Assigned task: Only the lines from the top of the data through the line with "294 DUKE JOURNAL" should be repeated, each exactly as written.

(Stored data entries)
==========

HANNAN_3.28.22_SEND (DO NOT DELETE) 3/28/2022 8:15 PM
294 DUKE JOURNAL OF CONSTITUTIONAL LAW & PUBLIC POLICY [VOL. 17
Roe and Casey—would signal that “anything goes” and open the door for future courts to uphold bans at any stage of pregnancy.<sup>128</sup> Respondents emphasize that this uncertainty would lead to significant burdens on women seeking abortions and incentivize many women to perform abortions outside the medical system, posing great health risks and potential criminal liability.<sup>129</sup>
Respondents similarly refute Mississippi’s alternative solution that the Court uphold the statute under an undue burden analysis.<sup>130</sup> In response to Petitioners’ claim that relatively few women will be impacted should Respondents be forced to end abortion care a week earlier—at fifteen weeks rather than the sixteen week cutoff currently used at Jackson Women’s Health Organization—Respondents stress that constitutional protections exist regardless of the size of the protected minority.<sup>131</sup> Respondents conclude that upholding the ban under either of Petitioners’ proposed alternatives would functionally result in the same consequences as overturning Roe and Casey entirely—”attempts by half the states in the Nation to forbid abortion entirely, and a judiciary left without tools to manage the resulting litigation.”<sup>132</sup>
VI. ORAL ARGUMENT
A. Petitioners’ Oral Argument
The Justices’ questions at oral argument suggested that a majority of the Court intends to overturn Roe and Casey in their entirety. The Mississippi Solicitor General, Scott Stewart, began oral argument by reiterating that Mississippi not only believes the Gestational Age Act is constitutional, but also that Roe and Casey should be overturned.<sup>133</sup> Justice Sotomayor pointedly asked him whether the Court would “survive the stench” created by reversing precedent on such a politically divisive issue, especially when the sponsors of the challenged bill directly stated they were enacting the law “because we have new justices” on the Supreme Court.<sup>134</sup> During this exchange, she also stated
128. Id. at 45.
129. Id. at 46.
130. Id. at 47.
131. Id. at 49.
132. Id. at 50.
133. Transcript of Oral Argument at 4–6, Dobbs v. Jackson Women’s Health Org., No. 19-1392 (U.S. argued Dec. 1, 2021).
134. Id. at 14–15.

==========

Solution to this task:
HANNAN_3.28.22_SEND (DO NOT DELETE) 3/28/2022 8:15 PM
294 DUKE JOURNAL OF CONSTITUTIONAL LAW & PUBLIC POLICY [VOL. 17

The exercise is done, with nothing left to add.